Invité à prendre la parole à ce colloque, le chef du parquet de Hinche, Me Edler Guillaume, a fait savoir que cette situation ne se stabilisera pas dans le contexte actuel sans une prise en charge par l’État. Me Guillaume promet que le parquet prendra des mesures répressives contre tous ceux impliqués dans ces activités réprimées et punies par la loi. Des dizaines de cas en un mois au parquet avec la complicité des autorités locales, s’exclame-t-il.

« Je suis l'avocat né des paysans », a-t-il lâché. Depuis mon installation au parquet de la juridiction, je pars en guerre contre tous ceux impliqués dans des actes répréhensibles, notamment les bandits qui tuent, pillent et ratissent dans les zones rurales. Je demande aux autorités policières et judiciaires de se laver leurs mains.

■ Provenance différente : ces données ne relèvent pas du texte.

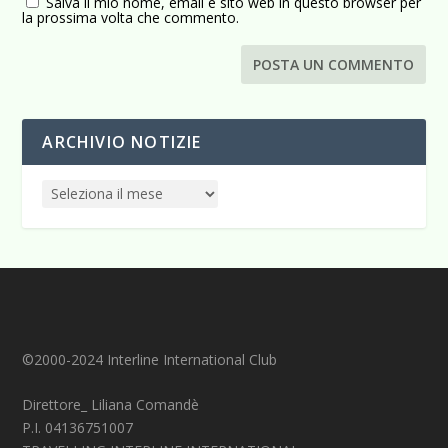
Salva il mio nome, email e sito web in questo browser per
la prossima volta che commento.
ARCHIVIO NOTIZIE
©2000-2024 Interline International Club
Direttore_ Liliana Comandè
P.I. 04136751007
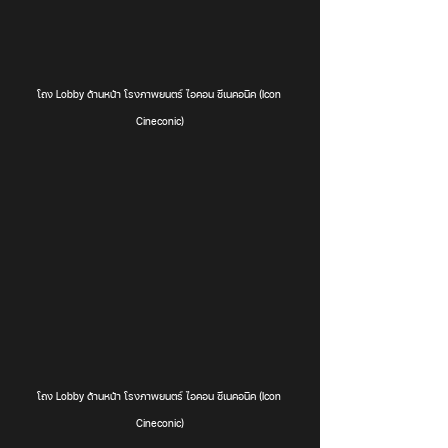
โถง Lobby ด้านหน้า โรงภาพยนตร์ ไอคอน ซีเนคอนิค (Icon 
Cineconic)
โถง Lobby ด้านหน้า โรงภาพยนตร์ ไอคอน ซีเนคอนิค (Icon 
Cineconic)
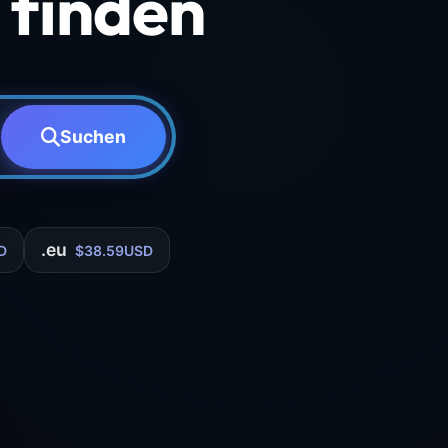
finden
Suchen
.eu
D
$38.59USD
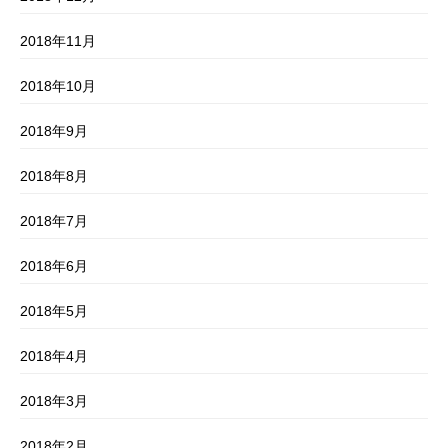
2018年11月
2018年10月
2018年9月
2018年8月
2018年7月
2018年6月
2018年5月
2018年4月
2018年3月
2018年2月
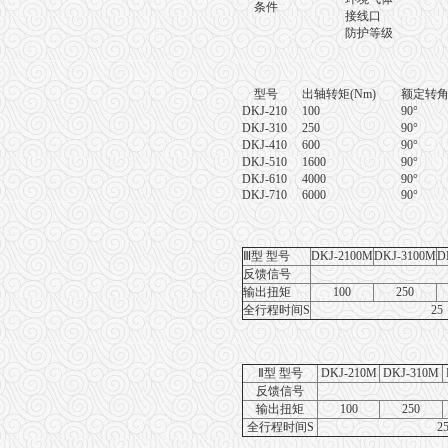
条件
接线口
防护等级
型号
出轴转矩
(Nm)
额定转
DKJ-210
100
90°
DKJ-310
250
90°
DKJ-410
600
90°
DKJ-510
1600
90°
DKJ-610
4000
90°
DKJ-710
6000
90°
Ⅲ型 型号
DKJ-2100M
DKJ-3100M
D
反馈信号
输出扭矩
100
250
全行程时间S
25
Ⅱ型 型号
DKJ-210M
DKJ-310M
反馈信号
输出扭矩
100
250
全行程时间S
2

« Il y a un lien étroit entre les bandits et certaines autorités locales. Il y a trop de corrompus au timon des affaires de l'État pour association. C'est pourquoi, ils se sont érigés contre les paysans », a indiqué Philfrant St-Naré, ajoutant que les paysans Couime, Bassin-Bœuf, Papaye sont les principales victimes de ce phénomène qui est en pleine expansion à Hinche et ses environs. Nombreux sont les juges écroués à la prison civile de Hinche et quelques-uns sont recherchés activement par la police ».

C’est par des structures organisées que les paysans au Plateau central essayent de lutter contre les fauteurs de troubles (voleurs, spoliateurs...) qui, à l’époque, avaient surtout un soubassement culturel chez certains paysans. De nos jours, cela ne permet plus d’arrêter la nouvelle génération d'accapareurs qui utilisent des camions pour transporter les denrées, l'enlèvement, la séquestration et des armes à feu pour commettre leurs forfaits.

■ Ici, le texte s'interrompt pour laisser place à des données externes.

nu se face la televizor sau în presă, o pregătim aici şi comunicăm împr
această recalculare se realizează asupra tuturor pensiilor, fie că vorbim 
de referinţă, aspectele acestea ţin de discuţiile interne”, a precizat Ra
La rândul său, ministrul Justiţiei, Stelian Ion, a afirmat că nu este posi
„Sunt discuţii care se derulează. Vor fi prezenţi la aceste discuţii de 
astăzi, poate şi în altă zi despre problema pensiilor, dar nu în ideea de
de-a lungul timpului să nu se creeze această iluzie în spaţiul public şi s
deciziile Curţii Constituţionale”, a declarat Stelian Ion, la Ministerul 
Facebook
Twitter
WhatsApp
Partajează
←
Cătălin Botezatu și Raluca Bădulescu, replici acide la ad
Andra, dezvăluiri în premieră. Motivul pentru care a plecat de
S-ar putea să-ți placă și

« Pour lutter contre le fléau, nous avons organisé des forums dans toutes les communes basés sur le principe de dialogue; la mise en place de comités de vigilance contre les spoliateurs, à l’image des comités de sécurité de proximité prônés par le chef du parquet de la juridiction de Hinche », a fait savoir Chavannes Jean-Baptiste, ajoutant que tous leurs efforts sont demeurés vains.

Pour lui, l’État doit penser également à prendre des mesures plus importantes contre les envahisseurs. M. Jean-Baptiste pense que ces mesures serait très dissuasives pour les accapareurs.

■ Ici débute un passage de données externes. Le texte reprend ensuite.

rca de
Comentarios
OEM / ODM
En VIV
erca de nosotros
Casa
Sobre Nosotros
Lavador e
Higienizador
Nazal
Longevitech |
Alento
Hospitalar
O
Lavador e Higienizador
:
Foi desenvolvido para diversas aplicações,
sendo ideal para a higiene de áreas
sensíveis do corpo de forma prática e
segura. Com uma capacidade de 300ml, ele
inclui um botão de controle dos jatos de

« Tout cela devrait aboutir à l’établissement d’une véritable task force pour résoudre ces conflits opposant de paisibles citoyens à des gens venus de l'extérieur. L’État doit frapper vite et fort au risque de voir tout le secteur disparaître dans le Centre malgré les efforts du parquet pour traquer ces malfrats et leurs complices dans les sections communales.